**TASK DIRECTIONS:**
In duplicating the lines below, keep every word unchanged and drop the pictures.

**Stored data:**
━━━

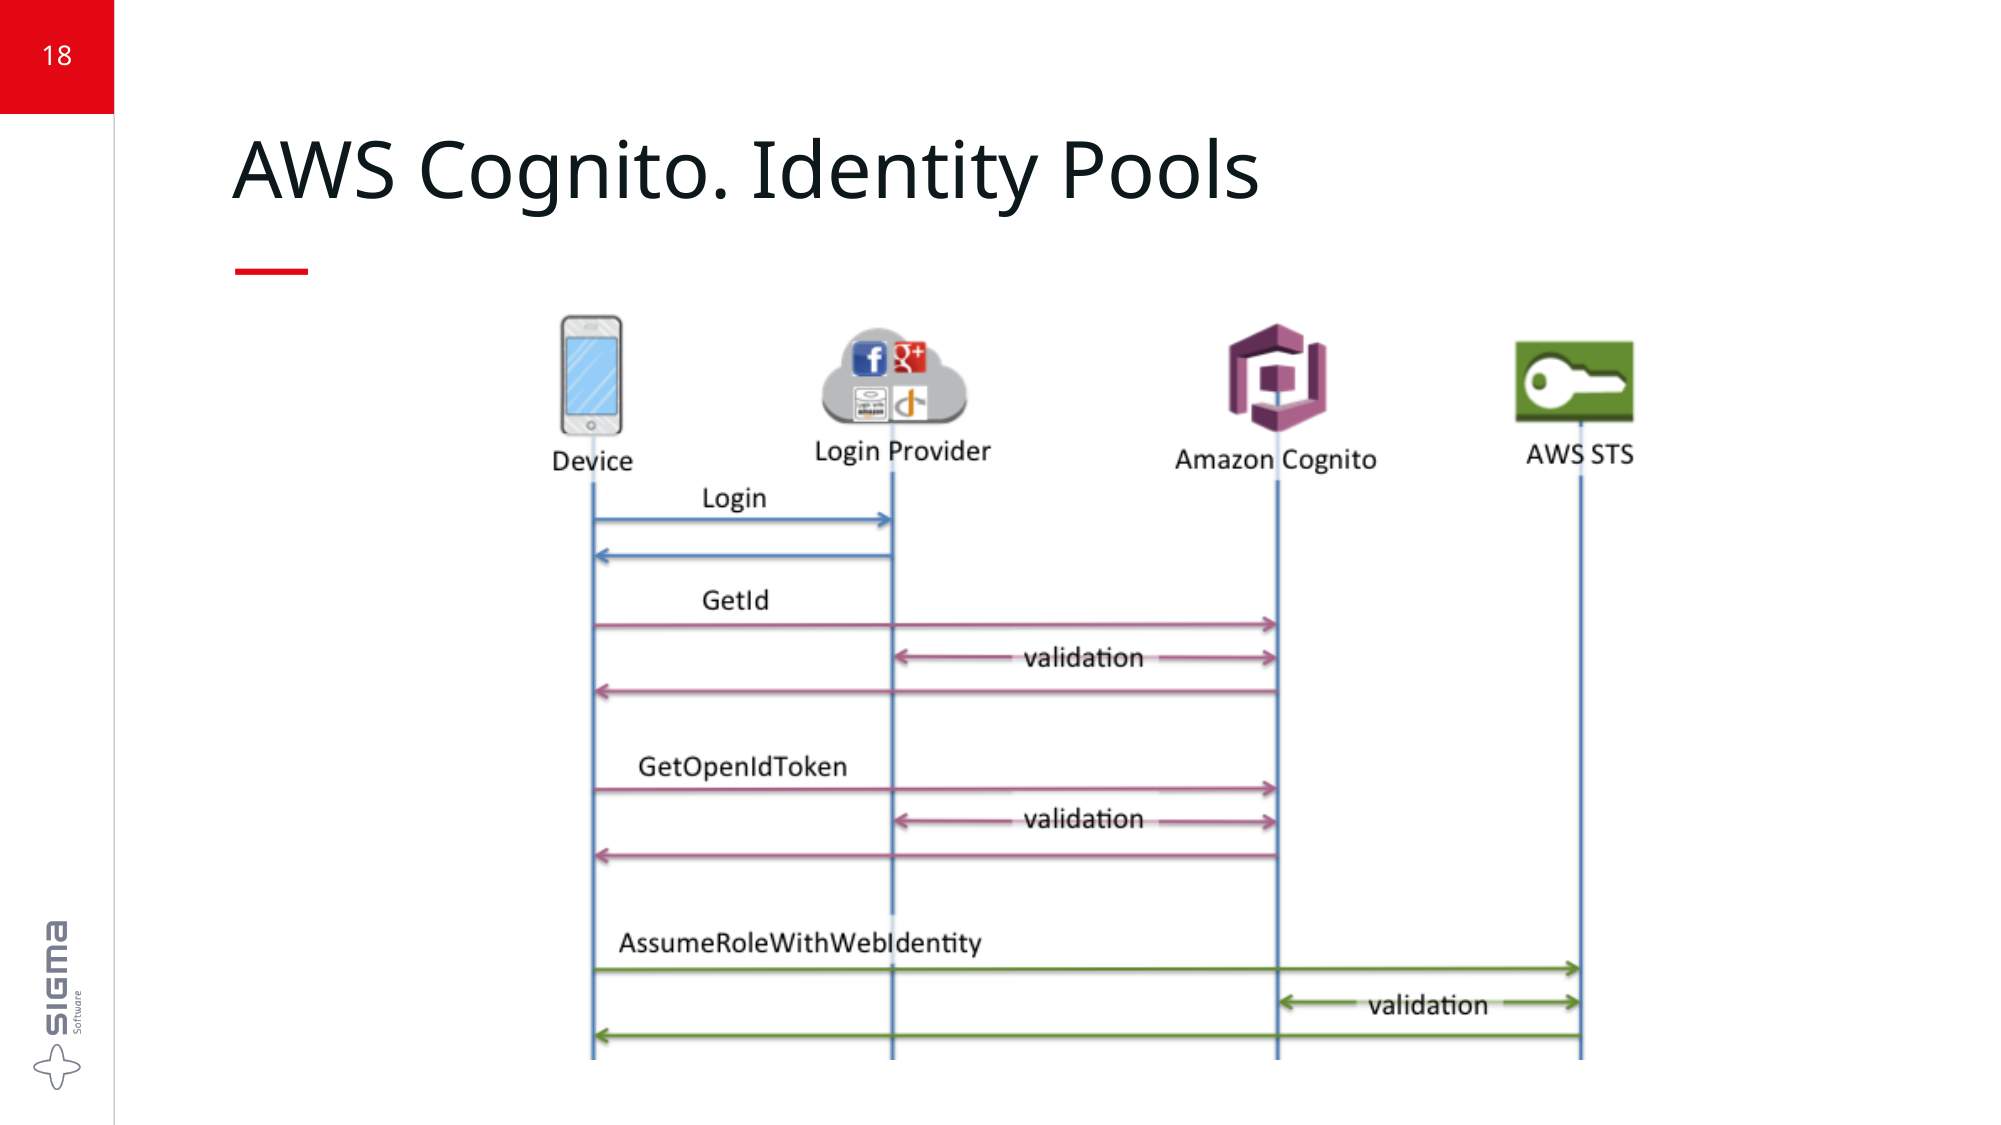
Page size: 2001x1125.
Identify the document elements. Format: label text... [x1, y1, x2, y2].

picture [34, 922, 81, 1090]
picture [477, 286, 1687, 1060]
title AWS Cognito. Identity Pools — [232, 119, 1886, 312]
slide_number 18 [0, 0, 114, 114]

━━━

**ANSWER BOX:**
Page size: 2001x1125.
Identify the document elements. Format: label text... [x1, y1, x2, y2].

picture [34, 922, 81, 1090]
picture [477, 286, 1687, 1060]
title AWS Cognito. Identity Pools — [232, 119, 1886, 312]
slide_number 18 [0, 0, 114, 114]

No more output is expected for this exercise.